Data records
☆ ☆ ☆ ☆ ☆ ☆ ☆
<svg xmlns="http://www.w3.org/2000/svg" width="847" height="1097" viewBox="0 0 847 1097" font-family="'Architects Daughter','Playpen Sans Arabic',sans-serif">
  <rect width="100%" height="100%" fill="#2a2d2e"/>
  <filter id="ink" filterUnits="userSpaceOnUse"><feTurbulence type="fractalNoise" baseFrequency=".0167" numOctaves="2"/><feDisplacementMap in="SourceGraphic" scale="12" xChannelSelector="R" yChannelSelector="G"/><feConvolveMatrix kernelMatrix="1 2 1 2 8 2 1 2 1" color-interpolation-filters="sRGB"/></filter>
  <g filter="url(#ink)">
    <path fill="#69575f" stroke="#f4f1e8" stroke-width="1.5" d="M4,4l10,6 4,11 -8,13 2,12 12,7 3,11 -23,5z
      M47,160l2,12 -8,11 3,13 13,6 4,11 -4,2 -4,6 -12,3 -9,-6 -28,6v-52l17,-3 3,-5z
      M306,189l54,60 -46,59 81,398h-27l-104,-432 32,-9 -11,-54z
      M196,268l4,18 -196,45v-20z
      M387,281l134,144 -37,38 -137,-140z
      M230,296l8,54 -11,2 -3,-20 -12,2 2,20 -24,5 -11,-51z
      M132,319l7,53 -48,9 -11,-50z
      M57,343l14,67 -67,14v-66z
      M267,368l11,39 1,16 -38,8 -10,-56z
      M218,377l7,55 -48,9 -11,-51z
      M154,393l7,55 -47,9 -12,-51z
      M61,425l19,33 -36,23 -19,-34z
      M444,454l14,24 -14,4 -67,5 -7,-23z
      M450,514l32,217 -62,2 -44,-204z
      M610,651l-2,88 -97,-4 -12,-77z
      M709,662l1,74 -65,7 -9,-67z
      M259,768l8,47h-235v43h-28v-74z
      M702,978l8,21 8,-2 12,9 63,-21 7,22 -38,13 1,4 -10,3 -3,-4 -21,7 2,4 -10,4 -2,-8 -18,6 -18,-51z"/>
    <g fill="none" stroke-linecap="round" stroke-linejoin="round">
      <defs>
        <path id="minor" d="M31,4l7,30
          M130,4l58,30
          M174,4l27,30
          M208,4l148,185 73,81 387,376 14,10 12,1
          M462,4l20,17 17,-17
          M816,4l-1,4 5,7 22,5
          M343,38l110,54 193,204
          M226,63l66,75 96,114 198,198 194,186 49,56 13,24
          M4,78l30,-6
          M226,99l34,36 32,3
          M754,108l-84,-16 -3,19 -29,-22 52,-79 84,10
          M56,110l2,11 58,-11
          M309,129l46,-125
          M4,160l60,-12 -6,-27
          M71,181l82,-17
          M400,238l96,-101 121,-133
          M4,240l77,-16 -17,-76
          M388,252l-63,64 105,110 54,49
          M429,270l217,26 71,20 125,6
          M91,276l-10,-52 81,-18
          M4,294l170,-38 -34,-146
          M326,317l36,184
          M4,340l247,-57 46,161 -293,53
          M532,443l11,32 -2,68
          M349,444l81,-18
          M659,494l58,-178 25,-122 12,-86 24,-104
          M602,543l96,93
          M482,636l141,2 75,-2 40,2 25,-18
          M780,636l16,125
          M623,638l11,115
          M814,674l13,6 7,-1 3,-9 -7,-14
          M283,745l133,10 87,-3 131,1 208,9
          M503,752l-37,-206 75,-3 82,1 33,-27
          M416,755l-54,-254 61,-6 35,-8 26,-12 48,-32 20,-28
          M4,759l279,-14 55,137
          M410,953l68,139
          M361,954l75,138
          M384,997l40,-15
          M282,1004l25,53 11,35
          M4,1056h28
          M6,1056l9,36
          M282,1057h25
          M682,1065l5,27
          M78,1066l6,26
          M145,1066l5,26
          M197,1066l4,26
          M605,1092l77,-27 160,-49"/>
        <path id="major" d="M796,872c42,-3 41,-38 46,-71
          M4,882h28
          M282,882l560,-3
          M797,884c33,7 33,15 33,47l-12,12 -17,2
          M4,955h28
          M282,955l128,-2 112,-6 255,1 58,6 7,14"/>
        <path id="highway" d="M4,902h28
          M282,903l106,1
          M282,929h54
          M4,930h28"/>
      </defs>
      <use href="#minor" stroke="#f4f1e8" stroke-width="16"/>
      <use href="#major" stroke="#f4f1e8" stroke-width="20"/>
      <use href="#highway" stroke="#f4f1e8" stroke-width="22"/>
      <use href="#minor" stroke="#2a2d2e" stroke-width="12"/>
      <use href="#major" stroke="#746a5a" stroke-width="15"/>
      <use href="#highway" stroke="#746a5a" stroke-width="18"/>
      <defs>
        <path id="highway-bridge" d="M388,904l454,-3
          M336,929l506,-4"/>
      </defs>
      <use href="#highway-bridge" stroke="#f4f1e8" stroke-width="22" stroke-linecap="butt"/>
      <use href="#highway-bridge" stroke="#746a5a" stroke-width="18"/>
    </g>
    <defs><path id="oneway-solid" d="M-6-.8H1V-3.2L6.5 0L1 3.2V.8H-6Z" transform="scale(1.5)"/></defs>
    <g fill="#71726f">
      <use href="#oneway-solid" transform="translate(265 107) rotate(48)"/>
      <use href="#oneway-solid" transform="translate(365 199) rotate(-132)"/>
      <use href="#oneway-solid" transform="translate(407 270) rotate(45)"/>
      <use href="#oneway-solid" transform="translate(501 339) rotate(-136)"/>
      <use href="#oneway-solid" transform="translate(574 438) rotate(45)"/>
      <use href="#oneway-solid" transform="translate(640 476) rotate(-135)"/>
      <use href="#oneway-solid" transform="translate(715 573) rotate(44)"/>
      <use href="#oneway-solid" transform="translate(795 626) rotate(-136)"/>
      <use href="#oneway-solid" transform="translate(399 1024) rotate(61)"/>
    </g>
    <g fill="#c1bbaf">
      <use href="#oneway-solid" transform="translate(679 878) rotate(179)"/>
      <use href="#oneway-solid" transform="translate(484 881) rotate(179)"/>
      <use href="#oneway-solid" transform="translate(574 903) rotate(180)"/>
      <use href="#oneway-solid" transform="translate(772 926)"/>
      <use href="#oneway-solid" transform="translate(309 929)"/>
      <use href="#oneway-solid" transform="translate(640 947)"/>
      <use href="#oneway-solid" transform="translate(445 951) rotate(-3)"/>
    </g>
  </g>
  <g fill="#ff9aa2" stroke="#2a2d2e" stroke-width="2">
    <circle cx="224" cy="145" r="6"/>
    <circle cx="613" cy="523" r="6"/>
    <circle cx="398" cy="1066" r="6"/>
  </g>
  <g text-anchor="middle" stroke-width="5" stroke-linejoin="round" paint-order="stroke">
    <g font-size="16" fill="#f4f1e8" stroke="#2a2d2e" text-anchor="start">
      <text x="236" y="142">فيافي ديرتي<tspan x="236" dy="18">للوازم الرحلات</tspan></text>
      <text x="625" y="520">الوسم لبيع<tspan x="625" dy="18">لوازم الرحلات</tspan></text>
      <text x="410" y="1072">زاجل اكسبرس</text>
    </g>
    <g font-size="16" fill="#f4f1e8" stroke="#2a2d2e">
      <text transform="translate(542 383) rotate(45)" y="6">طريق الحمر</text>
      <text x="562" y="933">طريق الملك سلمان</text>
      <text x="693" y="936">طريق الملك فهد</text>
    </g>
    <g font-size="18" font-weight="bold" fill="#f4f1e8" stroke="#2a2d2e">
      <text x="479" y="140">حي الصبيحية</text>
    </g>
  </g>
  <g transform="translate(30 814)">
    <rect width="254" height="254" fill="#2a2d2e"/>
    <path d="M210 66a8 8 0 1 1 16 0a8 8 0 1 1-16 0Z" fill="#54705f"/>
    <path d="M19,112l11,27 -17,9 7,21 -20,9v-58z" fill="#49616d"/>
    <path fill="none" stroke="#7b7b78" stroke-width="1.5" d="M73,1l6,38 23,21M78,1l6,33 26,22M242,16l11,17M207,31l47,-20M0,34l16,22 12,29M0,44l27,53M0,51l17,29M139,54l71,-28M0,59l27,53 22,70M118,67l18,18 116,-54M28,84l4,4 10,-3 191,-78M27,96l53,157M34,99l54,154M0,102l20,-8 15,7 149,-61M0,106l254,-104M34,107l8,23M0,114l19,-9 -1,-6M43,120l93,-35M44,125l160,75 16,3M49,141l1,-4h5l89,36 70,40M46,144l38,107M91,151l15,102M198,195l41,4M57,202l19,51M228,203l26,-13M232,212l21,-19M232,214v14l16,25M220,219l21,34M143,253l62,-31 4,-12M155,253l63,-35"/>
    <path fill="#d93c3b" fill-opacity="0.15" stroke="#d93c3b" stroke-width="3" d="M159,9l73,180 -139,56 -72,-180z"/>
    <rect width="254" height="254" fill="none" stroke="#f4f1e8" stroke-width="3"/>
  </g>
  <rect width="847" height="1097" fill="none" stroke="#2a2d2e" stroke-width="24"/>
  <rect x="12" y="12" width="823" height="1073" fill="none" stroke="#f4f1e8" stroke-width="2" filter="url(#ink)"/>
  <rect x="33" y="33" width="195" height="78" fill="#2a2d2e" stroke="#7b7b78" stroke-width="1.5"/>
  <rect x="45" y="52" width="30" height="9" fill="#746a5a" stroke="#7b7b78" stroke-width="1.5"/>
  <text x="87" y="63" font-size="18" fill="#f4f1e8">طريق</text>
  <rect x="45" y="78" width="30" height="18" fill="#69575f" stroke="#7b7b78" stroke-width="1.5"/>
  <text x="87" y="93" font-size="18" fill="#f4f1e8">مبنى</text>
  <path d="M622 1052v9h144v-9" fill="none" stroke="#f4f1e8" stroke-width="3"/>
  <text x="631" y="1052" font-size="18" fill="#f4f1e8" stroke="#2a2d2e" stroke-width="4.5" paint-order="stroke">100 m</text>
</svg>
☆ ☆ ☆ ☆ ☆ ☆ ☆
- Your objective: Determine how many lines of the entries hold "anchor", and reply with that number only.

- Exercise result: 2